• **Your task**:
Repeat exactly, and only, the lines below starting at the line that contains "शर्तें, धार्मिक व शैक्षणिक गतिविधियां" and ending at the line that contains "इसका निर्णय राज्य", inclusive of both.

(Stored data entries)
= Beginning of Section =

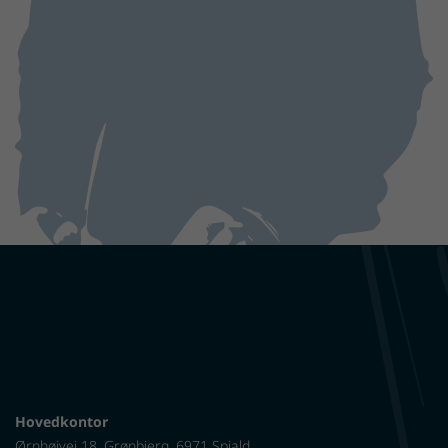
Hovedkontor
Ørnhøjvej 18, Grønbjerg, 6971 Spjald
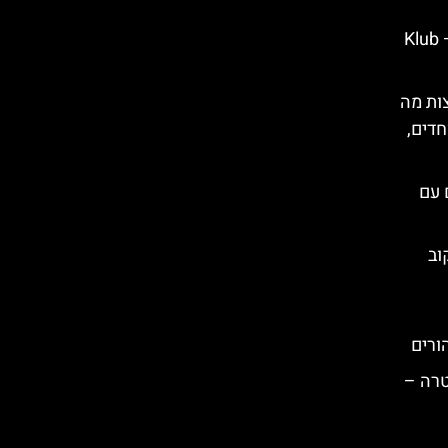
מועדון מוזיקה חיה בזאקופנה – Klub
ות מה
חדים,
 עם
וב
ורים
טרה –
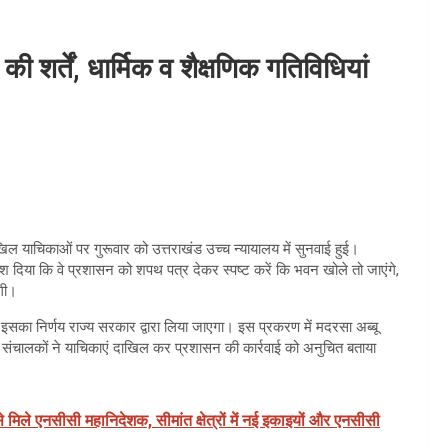
 शर्तें, धार्मिक व शैक्षणिक गतिविधियां
िल याचिकाओं पर गुरूवार को उत्तराखंड उच्च न्यायालय में सुनवाई हुई।
्देश दिया कि वे प्रशासन को शपथ पत्र देकर स्पष्ट करें कि भवन खोले तो जाएंगे,
ंगी।
 इसका निर्णय राज्य सरकार द्वारा लिया जाएगा। इस प्रकरण में मदरसा अब्बू
संचालकों ने याचिकाएं दाखिल कर प्रशासन की कार्रवाई को अनुचित बताया
े मिले एनसीसी महानिदेशक, सीमांत क्षेत्रों में नई इकाइयों और एनसीसी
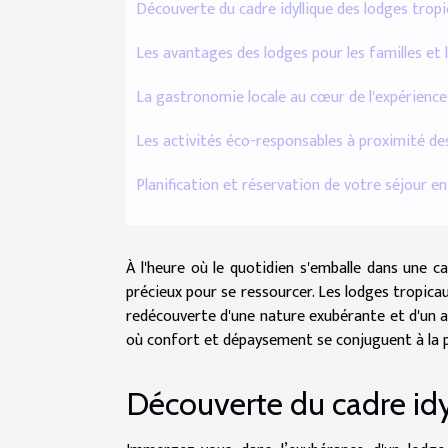
Découverte du cadre idyllique des lodges trop
Les avantages des lodges pour les familles et 
La gastronomie locale au cœur de l'expérience
Les activités éco-responsables à proximité de
Planification et réservation de votre séjour en
À l'heure où le quotidien s'emballe dans une 
précieux pour se ressourcer. Les lodges tropica
redécouverte d'une nature exubérante et d'un ar
où confort et dépaysement se conjuguent à la pe
Découverte du cadre idy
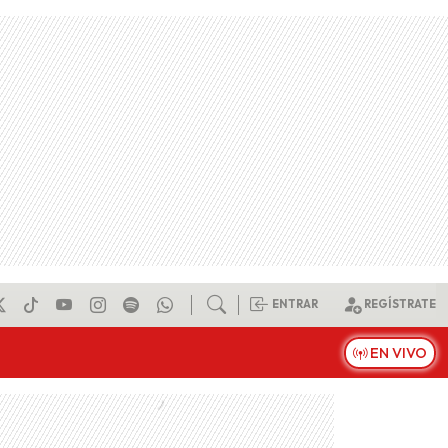
ENTRAR
REGÍSTRATE
EN VIVO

= End of Section =

• **Result**:
 शर्तें, धार्मिक व शैक्षणिक गतिविधियां
िल याचिकाओं पर गुरूवार को उत्तराखंड उच्च न्यायालय में सुनवाई हुई।
्देश दिया कि वे प्रशासन को शपथ पत्र देकर स्पष्ट करें कि भवन खोले तो जाएंगे,
ंगी।
 इसका निर्णय राज्य सरकार द्वारा लिया जाएगा। इस प्रकरण में मदरसा अब्बू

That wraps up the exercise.